▶ _STUDY MATERIAL_:
────────────────────────────────────────
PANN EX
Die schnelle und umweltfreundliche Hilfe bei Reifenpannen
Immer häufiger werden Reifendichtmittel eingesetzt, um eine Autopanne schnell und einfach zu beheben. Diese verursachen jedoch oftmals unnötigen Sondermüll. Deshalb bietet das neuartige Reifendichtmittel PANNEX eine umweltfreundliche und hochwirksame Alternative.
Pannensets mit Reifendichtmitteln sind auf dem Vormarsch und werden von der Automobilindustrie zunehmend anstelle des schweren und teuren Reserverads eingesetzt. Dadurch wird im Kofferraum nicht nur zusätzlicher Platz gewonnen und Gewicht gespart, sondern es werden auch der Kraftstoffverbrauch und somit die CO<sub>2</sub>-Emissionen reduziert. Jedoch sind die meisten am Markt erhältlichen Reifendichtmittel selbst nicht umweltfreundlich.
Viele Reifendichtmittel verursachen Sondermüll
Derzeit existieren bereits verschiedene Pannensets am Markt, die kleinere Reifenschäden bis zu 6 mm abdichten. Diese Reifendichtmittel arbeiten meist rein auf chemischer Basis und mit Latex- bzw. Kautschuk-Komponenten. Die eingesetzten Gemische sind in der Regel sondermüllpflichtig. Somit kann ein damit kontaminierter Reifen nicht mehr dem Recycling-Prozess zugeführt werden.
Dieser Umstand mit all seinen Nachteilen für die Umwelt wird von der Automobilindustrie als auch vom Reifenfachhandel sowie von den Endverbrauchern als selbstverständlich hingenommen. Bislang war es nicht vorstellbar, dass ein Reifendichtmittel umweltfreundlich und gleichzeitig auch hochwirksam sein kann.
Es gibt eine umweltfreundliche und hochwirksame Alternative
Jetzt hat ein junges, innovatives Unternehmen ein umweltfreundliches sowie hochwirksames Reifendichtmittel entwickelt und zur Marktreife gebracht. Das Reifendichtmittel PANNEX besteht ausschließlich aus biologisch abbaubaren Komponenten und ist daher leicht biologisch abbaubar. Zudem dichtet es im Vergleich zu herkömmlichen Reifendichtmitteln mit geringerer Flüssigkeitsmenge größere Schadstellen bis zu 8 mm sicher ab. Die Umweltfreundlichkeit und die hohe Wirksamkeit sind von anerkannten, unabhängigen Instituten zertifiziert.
────────────────────────────────────────
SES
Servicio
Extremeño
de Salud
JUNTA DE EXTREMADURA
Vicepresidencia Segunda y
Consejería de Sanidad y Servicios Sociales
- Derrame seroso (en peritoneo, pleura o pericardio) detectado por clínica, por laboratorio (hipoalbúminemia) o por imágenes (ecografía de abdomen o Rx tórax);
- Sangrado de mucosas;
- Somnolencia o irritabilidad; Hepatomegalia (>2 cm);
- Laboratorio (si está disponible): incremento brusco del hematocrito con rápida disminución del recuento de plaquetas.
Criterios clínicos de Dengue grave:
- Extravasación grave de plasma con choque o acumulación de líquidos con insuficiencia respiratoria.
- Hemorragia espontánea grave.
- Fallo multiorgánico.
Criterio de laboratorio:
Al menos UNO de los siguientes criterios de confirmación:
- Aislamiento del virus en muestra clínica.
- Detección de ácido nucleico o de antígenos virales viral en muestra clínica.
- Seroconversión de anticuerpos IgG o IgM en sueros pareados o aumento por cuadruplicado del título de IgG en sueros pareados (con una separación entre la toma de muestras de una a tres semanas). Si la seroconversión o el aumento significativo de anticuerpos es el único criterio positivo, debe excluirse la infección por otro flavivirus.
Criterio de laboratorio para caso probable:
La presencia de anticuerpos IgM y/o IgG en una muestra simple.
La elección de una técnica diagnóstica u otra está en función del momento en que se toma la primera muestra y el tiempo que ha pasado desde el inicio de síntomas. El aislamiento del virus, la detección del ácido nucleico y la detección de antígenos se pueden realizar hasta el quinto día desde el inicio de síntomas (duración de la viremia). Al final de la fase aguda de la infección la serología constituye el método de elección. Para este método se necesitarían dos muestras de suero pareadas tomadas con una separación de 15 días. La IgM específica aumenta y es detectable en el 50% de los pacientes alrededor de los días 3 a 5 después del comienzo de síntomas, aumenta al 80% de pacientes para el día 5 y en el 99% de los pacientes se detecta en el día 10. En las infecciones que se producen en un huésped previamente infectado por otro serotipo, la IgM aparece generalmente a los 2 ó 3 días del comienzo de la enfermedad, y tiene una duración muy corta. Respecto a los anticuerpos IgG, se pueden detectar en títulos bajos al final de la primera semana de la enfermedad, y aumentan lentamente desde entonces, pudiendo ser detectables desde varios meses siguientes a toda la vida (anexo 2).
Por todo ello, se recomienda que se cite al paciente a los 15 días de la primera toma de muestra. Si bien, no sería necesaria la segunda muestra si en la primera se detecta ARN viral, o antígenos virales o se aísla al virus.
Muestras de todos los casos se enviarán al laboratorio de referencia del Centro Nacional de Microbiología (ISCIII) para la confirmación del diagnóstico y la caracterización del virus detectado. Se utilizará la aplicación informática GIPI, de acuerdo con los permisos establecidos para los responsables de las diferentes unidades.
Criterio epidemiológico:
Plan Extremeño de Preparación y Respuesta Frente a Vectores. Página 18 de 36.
────────────────────────────────────────
Reproduce verbatim the lines above, from the line with "La elección de" through the line with "Por todo ello, se".

▶ _TASK OUTPUT_:
La elección de una técnica diagnóstica u otra está en función del momento en que se toma la primera muestra y el tiempo que ha pasado desde el inicio de síntomas. El aislamiento del virus, la detección del ácido nucleico y la detección de antígenos se pueden realizar hasta el quinto día desde el inicio de síntomas (duración de la viremia). Al final de la fase aguda de la infección la serología constituye el método de elección. Para este método se necesitarían dos muestras de suero pareadas tomadas con una separación de 15 días. La IgM específica aumenta y es detectable en el 50% de los pacientes alrededor de los días 3 a 5 después del comienzo de síntomas, aumenta al 80% de pacientes para el día 5 y en el 99% de los pacientes se detecta en el día 10. En las infecciones que se producen en un huésped previamente infectado por otro serotipo, la IgM aparece generalmente a los 2 ó 3 días del comienzo de la enfermedad, y tiene una duración muy corta. Respecto a los anticuerpos IgG, se pueden detectar en títulos bajos al final de la primera semana de la enfermedad, y aumentan lentamente desde entonces, pudiendo ser detectables desde varios meses siguientes a toda la vida (anexo 2).
Por todo ello, se recomienda que se cite al paciente a los 15 días de la primera toma de muestra. Si bien, no sería necesaria la segunda muestra si en la primera se detecta ARN viral, o antígenos virales o se aísla al virus.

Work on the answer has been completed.